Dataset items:
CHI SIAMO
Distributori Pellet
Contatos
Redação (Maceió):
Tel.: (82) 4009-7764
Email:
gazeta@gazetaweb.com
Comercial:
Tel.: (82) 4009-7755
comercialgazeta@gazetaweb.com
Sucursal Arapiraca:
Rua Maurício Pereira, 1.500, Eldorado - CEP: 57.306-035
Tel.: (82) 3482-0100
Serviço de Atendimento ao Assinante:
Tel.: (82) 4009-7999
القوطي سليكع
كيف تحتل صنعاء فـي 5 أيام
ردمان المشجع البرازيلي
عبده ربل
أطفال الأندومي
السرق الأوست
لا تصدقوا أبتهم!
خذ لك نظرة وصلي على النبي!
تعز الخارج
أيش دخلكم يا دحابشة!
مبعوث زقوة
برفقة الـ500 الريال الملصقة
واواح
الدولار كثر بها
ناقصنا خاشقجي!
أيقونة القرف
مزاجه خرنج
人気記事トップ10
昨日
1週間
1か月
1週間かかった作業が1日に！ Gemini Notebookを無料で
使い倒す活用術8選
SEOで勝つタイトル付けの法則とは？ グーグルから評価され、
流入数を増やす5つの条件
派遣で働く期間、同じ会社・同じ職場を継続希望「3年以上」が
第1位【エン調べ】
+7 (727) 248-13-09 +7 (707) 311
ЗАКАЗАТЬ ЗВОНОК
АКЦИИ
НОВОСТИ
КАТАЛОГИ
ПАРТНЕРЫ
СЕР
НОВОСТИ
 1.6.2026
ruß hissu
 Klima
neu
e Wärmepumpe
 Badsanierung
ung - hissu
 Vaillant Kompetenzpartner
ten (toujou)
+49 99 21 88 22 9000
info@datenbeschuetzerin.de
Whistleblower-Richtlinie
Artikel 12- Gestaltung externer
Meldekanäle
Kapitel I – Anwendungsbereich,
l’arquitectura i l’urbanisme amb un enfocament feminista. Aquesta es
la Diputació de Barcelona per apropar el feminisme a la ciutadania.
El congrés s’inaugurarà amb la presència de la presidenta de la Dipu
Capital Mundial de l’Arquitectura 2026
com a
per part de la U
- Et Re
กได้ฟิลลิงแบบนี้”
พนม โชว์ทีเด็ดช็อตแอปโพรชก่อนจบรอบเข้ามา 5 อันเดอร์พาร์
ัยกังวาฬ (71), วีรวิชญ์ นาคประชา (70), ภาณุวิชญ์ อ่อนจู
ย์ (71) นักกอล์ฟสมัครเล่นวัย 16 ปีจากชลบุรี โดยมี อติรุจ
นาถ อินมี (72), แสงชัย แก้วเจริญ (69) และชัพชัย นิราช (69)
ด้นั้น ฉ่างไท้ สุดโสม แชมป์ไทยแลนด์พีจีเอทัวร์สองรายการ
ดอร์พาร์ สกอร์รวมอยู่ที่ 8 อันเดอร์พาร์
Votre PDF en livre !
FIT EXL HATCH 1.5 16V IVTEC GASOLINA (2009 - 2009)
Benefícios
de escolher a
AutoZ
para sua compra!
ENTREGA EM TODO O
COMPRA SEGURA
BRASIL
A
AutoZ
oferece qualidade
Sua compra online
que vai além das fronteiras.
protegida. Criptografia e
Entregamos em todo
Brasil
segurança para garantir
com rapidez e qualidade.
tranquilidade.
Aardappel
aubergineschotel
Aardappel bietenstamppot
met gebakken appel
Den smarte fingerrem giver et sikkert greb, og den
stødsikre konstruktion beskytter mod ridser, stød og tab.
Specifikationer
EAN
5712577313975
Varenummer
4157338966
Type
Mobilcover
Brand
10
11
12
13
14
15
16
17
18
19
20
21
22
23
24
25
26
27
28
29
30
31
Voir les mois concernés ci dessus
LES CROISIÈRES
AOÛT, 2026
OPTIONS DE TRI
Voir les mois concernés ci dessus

_What this task involves_
Give every line of the data above as a numbered list, leaving out any blank lines.

_Answer below_
1. CHI SIAMO
2. Distributori Pellet
3. Contatos
4. Redação (Maceió):
5. Tel.: (82) 4009-7764
6. Email:
7. gazeta@gazetaweb.com
8. Comercial:
9. Tel.: (82) 4009-7755
10. comercialgazeta@gazetaweb.com
11. Sucursal Arapiraca:
12. Rua Maurício Pereira, 1.500, Eldorado - CEP: 57.306-035
13. Tel.: (82) 3482-0100
14. Serviço de Atendimento ao Assinante:
15. Tel.: (82) 4009-7999
16. القوطي سليكع
17. كيف تحتل صنعاء فـي 5 أيام
18. ردمان المشجع البرازيلي
19. عبده ربل
20. أطفال الأندومي
21. السرق الأوست
22. لا تصدقوا أبتهم!
23. خذ لك نظرة وصلي على النبي!
24. تعز الخارج
25. أيش دخلكم يا دحابشة!
26. مبعوث زقوة
27. برفقة الـ500 الريال الملصقة
28. واواح
29. الدولار كثر بها
30. ناقصنا خاشقجي!
31. أيقونة القرف
32. مزاجه خرنج
33. 人気記事トップ10
34. 昨日
35. 1週間
36. 1か月
37. 1週間かかった作業が1日に！ Gemini Notebookを無料で
38. 使い倒す活用術8選
39. SEOで勝つタイトル付けの法則とは？ グーグルから評価され、
40. 流入数を増やす5つの条件
41. 派遣で働く期間、同じ会社・同じ職場を継続希望「3年以上」が
42. 第1位【エン調べ】
43. +7 (727) 248-13-09 +7 (707) 311
44. ЗАКАЗАТЬ ЗВОНОК
45. АКЦИИ
46. НОВОСТИ
47. КАТАЛОГИ
48. ПАРТНЕРЫ
49. СЕР
50. НОВОСТИ
51.  1.6.2026
52. ruß hissu
53.  Klima
54. neu
55. e Wärmepumpe
56.  Badsanierung
57. ung - hissu
58.  Vaillant Kompetenzpartner
59. ten (toujou)
60. +49 99 21 88 22 9000
61. info@datenbeschuetzerin.de
62. Whistleblower-Richtlinie
63. Artikel 12- Gestaltung externer
64. Meldekanäle
65. Kapitel I – Anwendungsbereich,
66. l’arquitectura i l’urbanisme amb un enfocament feminista. Aquesta es
67. la Diputació de Barcelona per apropar el feminisme a la ciutadania.
68. El congrés s’inaugurarà amb la presència de la presidenta de la Dipu
69. Capital Mundial de l’Arquitectura 2026
70. com a
71. per part de la U
72. - Et Re
73. กได้ฟิลลิงแบบนี้”
74. พนม โชว์ทีเด็ดช็อตแอปโพรชก่อนจบรอบเข้ามา 5 อันเดอร์พาร์
75. ัยกังวาฬ (71), วีรวิชญ์ นาคประชา (70), ภาณุวิชญ์ อ่อนจู
76. ย์ (71) นักกอล์ฟสมัครเล่นวัย 16 ปีจากชลบุรี โดยมี อติรุจ
77. นาถ อินมี (72), แสงชัย แก้วเจริญ (69) และชัพชัย นิราช (69)
78. ด้นั้น ฉ่างไท้ สุดโสม แชมป์ไทยแลนด์พีจีเอทัวร์สองรายการ
79. ดอร์พาร์ สกอร์รวมอยู่ที่ 8 อันเดอร์พาร์
80. Votre PDF en livre !
81. FIT EXL HATCH 1.5 16V IVTEC GASOLINA (2009 - 2009)
82. Benefícios
83. de escolher a
84. AutoZ
85. para sua compra!
86. ENTREGA EM TODO O
87. COMPRA SEGURA
88. BRASIL
89. A
90. AutoZ
91. oferece qualidade
92. Sua compra online
93. que vai além das fronteiras.
94. protegida. Criptografia e
95. Entregamos em todo
96. Brasil
97. segurança para garantir
98. com rapidez e qualidade.
99. tranquilidade.
100. Aardappel
101. aubergineschotel
102. Aardappel bietenstamppot
103. met gebakken appel
104. Den smarte fingerrem giver et sikkert greb, og den
105. stødsikre konstruktion beskytter mod ridser, stød og tab.
106. Specifikationer
107. EAN
108. 5712577313975
109. Varenummer
110. 4157338966
111. Type
112. Mobilcover
113. Brand
114. 10
115. 11
116. 12
117. 13
118. 14
119. 15
120. 16
121. 17
122. 18
123. 19
124. 20
125. 21
126. 22
127. 23
128. 24
129. 25
130. 26
131. 27
132. 28
133. 29
134. 30
135. 31
136. Voir les mois concernés ci dessus
137. LES CROISIÈRES
138. AOÛT, 2026
139. OPTIONS DE TRI
140. Voir les mois concernés ci dessus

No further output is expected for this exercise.